During America’s LGBT media crunch in the 1980s, the UK did see a bit of a resurgence with the publication of GT (Gay Times) Magazine in 1984. The magazine originally focused specifically on gay and bisexual men, but over time has grown to include content for lesbians, transgender men and women, as well as genderqueer individuals.
The 1990’s saw a rise in LGBT acceptance in The West, with magazines such as OUT in the United States, and Attitude in the UK finding mainstream success on newsstands and online. The decade closed out with the now iconic cover of TIME Magazine featuring Ellen DeGeneres and the headline: “Yep, I’m Gay”.
The new millennium saw LGBT representation grow across the board. Magazines like OUT and The Advocate saw their subscription numbers rise as it became safer and more acceptable for people to come out of the closet, and we began to see magazines dedicated to transgender individuals such as Original Plumbing, FTM Magazine, and TG Life.
Soon, more and more mainstream publications started featuring queer content on a regular basis. With LGBT people appearing on the covers of magazines such as Entertainment Weekly, Vanity Fair, People, Newsweek, and even Parents Magazine.

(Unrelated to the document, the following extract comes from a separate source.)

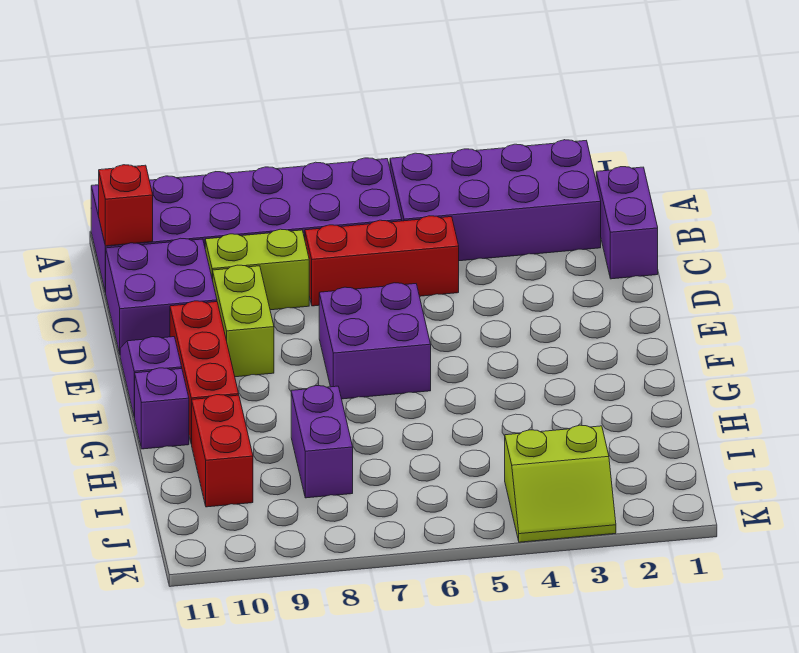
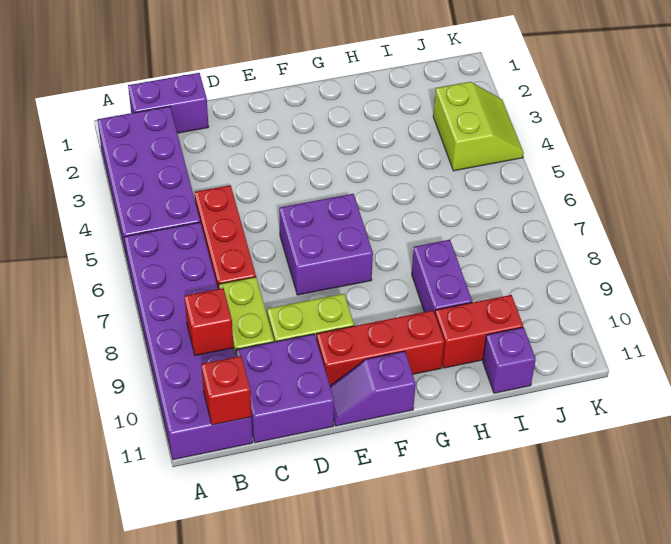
none -> red 1x1 brick [184,288,233,356]
purple 1x1 brick [135,368,189,449] -> purple 1x1 brick moved to [483,327,536,393]
purple 1x2 brick [291,386,353,498] -> purple 1x2 brick turned to [412,240,472,312]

Now in 2019, fifty years after Stonewall, and a hundred and twenty-two years since the publication of Jahrbuch für sexuelle Zwischenstufen, it doesn’t seem all that odd to see gay, lesbian, bisexual, transgender, and genderqueer people on the cover of your favorite magazines. Right alongside Beyonce, Barack Obama, and Jennifer Lawrence, you’ll see Lavern Cox, Gus Kenworthy, and RuPaul.
Where once it would have been shocking to see these people on magazines in line at your local grocery store… now, wonderfully, it isn’t all that queer at all.